- Born: 12 May 1952 (age 72)
- Occupation(s): Former Senior Counsel Former Deputy Senior Crown Prosecutor NSW Department of Public Prosecutions
- Criminal status: Since released
- Conviction: Possession of child pornography
- Criminal penalty: Sentenced to 15 months imprisonment with a minimum of eight months

= Patrick Power (lawyer) =

Australian lawyer

Patrick John Piers Power (born 12 May 1952) is a former Senior Counsel in New South Wales, Australia. He was Deputy Senior Crown Prosecutor at the NSW Office of the Director of Public Prosecutions (DPP). In May 2007, he was convicted of possessing child pornography.

== Early life ==

According to Who's Who in Australia, Power was educated at Barker College in Hornsby, an Anglican Church school. He lived in Turramurra during his formative years and Power obtained his law degree at the Australian National University (ANU), his master's degree at the University of Sydney and accomplished an MBA at the University of New South Wales. He returned to Sydney University to work on his PhD and he completed his PhD thesis at the ANU on comparative restorative justice practice.

== Legal career ==
Power was admitted as a barrister and worked for 16 years as a prosecutor in serious criminal cases (including sex cases). He was also the chairperson of the New South Wales Youth Justice Advisory Committee and Power was instrumental in promoting and helping draft the Young Offenders Act 1997 (NSW) which instituted restorative justice conferencing for young offenders. He was a consultant to the New South Wales Government on the implementation of restorative justice processes for adults.

==Arrest and conviction==
On 3 July 2006, Patrick Power requested the information technology department of his office to repair his personal computer which had been experiencing technical problems. During repairs, the technician examining the computer discovered a sub-directory (folder) containing evidence of files associated with child pornography including 31 video files and links to additional material on a removable hard drive. The technician notified his superiors and Power was subsequently arrested on 6 July 2006.

Power pleaded guilty to possessing child pornography during his court appearance at Sydney's Downing Centre Local Court. Victorian chief Crown prosecutor Jeremy Rapke said Power had collected in excess of 29,000 pornographic images including 433 pictures and 31 videos depicting children.

59 members of the community, including defence barristers and prosecutors, provided references of Power's good character to the court.

== Sentencing and release ==
On 9 May 2007, Power was sentenced to 15 months imprisonment, to serve a minimum of eight months, but was released on bail when his lawyers lodged an appeal against sentence. The appeal was dismissed on 14 June 2007 and Power was imprisoned for seven months.
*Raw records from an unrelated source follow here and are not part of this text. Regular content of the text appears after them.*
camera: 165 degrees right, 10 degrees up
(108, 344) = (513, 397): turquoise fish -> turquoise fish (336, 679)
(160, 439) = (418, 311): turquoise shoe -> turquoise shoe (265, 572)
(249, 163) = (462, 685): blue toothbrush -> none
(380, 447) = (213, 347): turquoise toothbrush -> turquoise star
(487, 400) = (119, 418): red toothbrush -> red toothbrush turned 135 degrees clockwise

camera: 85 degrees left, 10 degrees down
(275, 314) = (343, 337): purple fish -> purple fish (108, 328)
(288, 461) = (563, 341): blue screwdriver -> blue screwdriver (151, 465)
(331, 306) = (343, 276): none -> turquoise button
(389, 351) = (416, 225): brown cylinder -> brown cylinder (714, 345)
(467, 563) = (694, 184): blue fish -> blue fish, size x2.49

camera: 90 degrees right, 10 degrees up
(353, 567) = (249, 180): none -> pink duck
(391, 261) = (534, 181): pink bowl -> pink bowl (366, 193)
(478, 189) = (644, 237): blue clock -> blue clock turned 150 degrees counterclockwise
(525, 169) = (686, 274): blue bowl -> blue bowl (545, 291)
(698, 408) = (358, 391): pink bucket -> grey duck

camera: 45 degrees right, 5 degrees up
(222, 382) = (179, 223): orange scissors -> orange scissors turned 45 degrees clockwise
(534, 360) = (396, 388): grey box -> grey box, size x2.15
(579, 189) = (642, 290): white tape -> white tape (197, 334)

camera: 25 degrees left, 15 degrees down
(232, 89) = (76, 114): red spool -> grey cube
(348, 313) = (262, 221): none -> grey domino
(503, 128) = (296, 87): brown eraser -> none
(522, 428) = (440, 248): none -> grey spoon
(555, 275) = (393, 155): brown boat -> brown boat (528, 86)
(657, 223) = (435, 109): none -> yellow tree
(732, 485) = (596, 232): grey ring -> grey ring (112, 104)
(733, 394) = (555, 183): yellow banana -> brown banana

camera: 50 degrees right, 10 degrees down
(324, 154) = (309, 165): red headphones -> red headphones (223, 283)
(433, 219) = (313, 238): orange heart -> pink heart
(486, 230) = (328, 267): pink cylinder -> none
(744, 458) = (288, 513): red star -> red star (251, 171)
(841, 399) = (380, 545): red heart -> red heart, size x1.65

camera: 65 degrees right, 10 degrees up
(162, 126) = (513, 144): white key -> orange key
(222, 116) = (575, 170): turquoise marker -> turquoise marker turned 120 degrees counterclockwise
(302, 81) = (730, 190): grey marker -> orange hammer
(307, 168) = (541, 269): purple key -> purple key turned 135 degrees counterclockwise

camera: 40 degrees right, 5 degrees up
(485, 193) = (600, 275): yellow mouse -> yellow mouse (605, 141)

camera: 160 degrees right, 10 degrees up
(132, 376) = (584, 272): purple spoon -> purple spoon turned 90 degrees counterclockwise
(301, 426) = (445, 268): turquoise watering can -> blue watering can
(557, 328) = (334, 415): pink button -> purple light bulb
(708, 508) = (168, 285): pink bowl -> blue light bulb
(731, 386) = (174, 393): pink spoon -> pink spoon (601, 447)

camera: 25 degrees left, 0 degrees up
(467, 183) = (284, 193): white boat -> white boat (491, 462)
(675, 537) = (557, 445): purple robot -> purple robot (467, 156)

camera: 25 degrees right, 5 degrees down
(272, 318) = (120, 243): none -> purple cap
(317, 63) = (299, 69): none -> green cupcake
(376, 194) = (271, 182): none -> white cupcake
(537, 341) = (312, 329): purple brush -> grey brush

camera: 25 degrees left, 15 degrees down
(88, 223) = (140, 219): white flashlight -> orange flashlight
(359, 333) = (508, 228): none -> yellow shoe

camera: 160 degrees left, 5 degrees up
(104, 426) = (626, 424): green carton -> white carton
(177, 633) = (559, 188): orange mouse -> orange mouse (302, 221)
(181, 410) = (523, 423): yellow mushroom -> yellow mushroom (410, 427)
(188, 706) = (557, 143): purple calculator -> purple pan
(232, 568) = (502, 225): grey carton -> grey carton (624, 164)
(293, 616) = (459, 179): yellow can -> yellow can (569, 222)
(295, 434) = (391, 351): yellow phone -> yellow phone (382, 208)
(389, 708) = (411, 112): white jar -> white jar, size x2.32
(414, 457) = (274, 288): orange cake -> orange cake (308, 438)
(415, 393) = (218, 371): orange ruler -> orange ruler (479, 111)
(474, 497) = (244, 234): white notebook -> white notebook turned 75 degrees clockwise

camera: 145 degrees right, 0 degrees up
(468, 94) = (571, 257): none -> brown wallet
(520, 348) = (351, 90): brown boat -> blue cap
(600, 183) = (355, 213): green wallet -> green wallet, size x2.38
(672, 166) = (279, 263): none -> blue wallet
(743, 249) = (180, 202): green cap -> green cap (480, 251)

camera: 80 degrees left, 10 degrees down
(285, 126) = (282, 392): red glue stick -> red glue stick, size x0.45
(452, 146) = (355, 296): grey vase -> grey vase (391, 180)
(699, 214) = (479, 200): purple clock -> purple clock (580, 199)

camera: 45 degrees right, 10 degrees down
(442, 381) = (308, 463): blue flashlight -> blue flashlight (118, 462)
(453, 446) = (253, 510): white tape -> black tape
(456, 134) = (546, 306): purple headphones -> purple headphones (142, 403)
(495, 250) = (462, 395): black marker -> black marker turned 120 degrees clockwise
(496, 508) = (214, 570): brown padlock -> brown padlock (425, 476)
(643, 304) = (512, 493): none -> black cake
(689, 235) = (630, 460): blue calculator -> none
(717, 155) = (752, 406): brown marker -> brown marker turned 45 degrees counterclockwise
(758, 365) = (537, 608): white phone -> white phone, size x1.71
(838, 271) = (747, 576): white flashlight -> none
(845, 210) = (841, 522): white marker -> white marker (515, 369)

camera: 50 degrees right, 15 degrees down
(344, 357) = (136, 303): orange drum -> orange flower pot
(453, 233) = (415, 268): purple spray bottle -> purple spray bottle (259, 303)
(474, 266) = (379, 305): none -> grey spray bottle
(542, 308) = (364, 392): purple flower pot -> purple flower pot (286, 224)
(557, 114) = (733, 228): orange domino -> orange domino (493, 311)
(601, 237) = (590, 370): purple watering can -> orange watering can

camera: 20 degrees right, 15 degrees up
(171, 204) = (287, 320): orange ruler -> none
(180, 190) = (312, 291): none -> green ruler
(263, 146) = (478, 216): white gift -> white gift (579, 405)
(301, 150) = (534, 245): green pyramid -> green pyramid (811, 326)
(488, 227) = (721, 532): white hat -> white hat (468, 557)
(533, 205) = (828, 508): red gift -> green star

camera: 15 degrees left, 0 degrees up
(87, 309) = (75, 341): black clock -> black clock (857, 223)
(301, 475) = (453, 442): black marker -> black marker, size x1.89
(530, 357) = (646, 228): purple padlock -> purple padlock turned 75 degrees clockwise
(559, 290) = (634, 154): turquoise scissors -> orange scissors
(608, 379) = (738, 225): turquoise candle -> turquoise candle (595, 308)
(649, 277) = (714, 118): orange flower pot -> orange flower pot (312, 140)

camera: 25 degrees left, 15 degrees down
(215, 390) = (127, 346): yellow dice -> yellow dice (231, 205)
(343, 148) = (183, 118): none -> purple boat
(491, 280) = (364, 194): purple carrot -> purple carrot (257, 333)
The New South Wales Bar Association sought to have The Daily Telegraph prosecuted for contempt of court, contending that it published Powers' referees' names in order to "humiliate, pillory and thus punish people for the simple fact of providing material by way of references." The complaint was withdrawn after the Telegraph published an apology.

Power's practicing certificate was suspended by the New South Wales Bar Association. He was released from gaol on 18 January 2008.

On 17 June 2008, the New South Wales Court of Appeal found Patrick Power guilty of professional misconduct, that he was not a fit and proper person to remain on the Roll of Legal Practitioners, and that his name be removed from the Roll of Legal Practitioners.